The Meta Quest 3 is very much real and releasing this autumn, according to apparently of-this-world executive Mark Zuckerberg. The followup to the Oculus/Meta Quest 2, which despite its advanced age is still one of the best VR gaming headsets, is a full-on mixed reality kit, taking advantage of its new all-colour passthrough to enable AR gaming as well as 'traditional' VR play.
The Quest 3 will cost ya, though. With a starting price of £500 / $500 for the 128GB version, it will be 100 (enter slang term for your anglosphere currency here) more than current Quest 2 pricing. And that gap will widen, as Meta have also confirmed that the old model will be cut down to £300 / $300 on June 4th.
I suppose £500 is still but a fraction of what fellow wireless headset the HTC Vive XR Elite costs, but still, let’s consider what you get for the money. The Quest 3 is powered by a new, much faster Qualcomm Snapdragon chip, so should perform better when it’s not connected to a PC. The display resolution hasn’t been revealed yet but is confirmed to be higher than the Quest 2’s 1832x1920 per-eye optics, and they’ll be physically thinner as well, reducing headset bulk. Full colour passthrough is another upgrade, as the Quest 2 only lets you see the outside world in greyscale.
The two wireless controllers have also been redesigned, ditched the big plastic halos and adding haptic feedback as standard. That was previously only a feature on Meta's premium Quest Pro controllers.

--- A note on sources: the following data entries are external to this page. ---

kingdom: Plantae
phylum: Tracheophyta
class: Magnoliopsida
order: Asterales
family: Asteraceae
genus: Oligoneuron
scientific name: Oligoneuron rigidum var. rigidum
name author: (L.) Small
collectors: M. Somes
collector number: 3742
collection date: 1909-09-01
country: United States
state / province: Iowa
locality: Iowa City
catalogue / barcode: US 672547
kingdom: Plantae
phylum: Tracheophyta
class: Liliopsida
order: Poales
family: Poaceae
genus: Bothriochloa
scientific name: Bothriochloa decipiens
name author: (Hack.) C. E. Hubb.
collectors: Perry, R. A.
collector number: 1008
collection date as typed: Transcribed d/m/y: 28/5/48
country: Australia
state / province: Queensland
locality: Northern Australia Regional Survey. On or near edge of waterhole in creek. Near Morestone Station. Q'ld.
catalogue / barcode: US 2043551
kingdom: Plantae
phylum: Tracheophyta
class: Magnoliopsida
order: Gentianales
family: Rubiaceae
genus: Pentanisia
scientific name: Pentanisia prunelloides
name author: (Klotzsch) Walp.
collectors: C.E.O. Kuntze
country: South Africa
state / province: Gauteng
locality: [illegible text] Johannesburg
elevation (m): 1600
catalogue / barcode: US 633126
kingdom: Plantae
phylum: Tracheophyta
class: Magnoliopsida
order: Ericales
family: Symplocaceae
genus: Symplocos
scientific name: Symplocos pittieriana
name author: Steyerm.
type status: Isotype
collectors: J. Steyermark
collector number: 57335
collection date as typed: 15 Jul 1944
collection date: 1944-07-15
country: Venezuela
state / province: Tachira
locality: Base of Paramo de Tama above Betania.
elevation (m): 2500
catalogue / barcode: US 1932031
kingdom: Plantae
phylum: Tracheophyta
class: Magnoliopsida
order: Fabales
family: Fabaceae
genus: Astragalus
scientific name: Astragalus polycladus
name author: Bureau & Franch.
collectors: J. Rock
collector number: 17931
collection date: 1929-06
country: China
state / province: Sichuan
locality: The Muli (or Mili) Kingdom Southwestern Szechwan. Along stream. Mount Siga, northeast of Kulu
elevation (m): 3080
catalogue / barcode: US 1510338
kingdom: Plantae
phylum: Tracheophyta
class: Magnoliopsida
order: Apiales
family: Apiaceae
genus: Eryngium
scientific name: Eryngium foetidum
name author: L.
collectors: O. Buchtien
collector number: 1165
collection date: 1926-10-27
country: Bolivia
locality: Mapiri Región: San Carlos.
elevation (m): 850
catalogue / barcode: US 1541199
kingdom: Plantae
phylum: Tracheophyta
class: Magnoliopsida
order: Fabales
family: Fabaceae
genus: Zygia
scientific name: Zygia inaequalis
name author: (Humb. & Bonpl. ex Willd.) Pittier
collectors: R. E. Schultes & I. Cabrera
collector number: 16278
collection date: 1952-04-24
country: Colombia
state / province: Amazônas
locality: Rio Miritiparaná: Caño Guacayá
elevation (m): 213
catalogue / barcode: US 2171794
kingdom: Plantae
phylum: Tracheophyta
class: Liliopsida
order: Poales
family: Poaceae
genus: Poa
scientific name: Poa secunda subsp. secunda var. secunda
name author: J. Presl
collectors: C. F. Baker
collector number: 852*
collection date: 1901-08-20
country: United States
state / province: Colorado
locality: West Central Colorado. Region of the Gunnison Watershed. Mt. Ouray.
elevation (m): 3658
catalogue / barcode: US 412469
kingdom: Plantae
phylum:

Zuckerberg promised more details at Meta’s Connect conference on September 27th, presumably including full specs and release date info. Hopefully we’ll get to see more of the Quest 3’s PC VR capabilities, too – it’s a relief that the trailer above focuses more on meaty games rather than tedious, sometimes literally legless metaverse guff, but most of the best VR games won’t benefit from the AR features that are seemingly driving the Quest 3’s price up. The tabletop game played on an actual tabletop looks neat, though.
Speaking of existing VR games, the Quest 3 will also be backwards compatible, so anything you can play on the Quest 2, you can play on the Quest 3. Expect the upcoming headset to still require a Meta account, however. This makes marginally more sense than the previously enforced demand for a Facebook account, but Meta accounts still involve handing over plenty of personal info.
If anything I wonder if the Quest 2’s price drop will make it worth keeping around once the replacement hits. But then this too is not as generous as it seems: £300 / $300 is only the same as what the original, since-discontinued 64GB model launched at back in 2020, when it was still named the Oculus Quest 2.
Ah well. We’ll see how the Quest 3 turns out, and at the very least, it probably won’t be the priciest headset being announced this month. Apple, a name rarely spoken of here on RPS, are heavily rumoured to be revealing their own VR/mixed reality headset at their annual WWDC event on June 5th.